Potenzial der Optometrie besser nutzen

Ein Gesetzesentwurf von Gesundheitsminister Jens Spahn (CDU) will Augenärzte zu „offenen Sprechstunden“ verpflichten und die Wartezeiten für Kassenpatienten verkürzen. Dabei können Augenoptiker und insbesondere Optometristen sowohl Ärzte als auch Verbraucher bereits heute entlasten, wie ihr Verband anlässlich des Welttags des Sehens am 11. Oktober betont.

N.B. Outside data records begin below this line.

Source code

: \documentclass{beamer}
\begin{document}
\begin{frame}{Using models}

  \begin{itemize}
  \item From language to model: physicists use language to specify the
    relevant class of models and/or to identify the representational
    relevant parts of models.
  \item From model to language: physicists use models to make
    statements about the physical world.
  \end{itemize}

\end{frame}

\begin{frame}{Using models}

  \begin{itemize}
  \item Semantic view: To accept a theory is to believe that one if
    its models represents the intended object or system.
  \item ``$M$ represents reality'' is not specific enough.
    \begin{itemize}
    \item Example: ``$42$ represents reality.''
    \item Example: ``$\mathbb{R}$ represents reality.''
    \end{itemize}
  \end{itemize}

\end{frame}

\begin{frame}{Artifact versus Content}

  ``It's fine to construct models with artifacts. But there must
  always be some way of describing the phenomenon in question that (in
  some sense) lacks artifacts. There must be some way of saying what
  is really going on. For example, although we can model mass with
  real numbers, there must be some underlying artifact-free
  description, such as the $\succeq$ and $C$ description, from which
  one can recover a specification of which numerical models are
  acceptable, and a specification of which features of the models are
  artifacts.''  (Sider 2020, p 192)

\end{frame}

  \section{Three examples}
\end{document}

„Sehen ist unstrittig eines der wertvollsten Güter, die ein Mensch haben kann. Und wen die Sorge umtreibt, dass damit etwas nicht stimmt, der sollte nicht Monate warten müssen, bis jemand ihm eine fachliche Auskunft gibt“, fordert Thomas Truckenbrod, Präsident des Zentralverbandes der Augenoptiker und Optometristen. Der Verband weist zum Start der Woche des Sehens, zu der auch die beiden Aktionstage Welttag des Sehens am 11. Oktober und Tag des weißen Stocks am 15. Oktober gehören, auf die Bedeutung der Optometrie in Deutschland hin. „Aufgrund des demografischen Wandels und der gestiegenen Anforderungen an das Sehen bis ins hohe Alter, sollten die Menschen ihren Augen unbedingt die nötige Aufmerksamkeit schenken“, so Truckenbrod. „Optometristen übernehmen hierbei eine verantwortungsvolle Rolle in der primären Gesundheitsvorsorge und können – neben der optimalen Korrektion einer Fehlsichtigkeit – frühzeitig Auffälligkeiten am visuellen System aufdecken, die auf mögliche Erkrankungen hinweisen.“

Augenoptiker, die sich zum Optometristen fortgebildet haben, sorgen mit dieser Früherkennung und der sich daran potenziell anschließenden Empfehlung eines Augenarztbesuches für eine zeitnahe Behandlung. Zudem entlasten sie die Augenärzte und das Gesundheitssystem, indem sie Menschen mit Sehhilfen versorgen, für deren Verordnung nicht zwangsläufig ein Besuch der Augenarztpraxis erforderlich ist.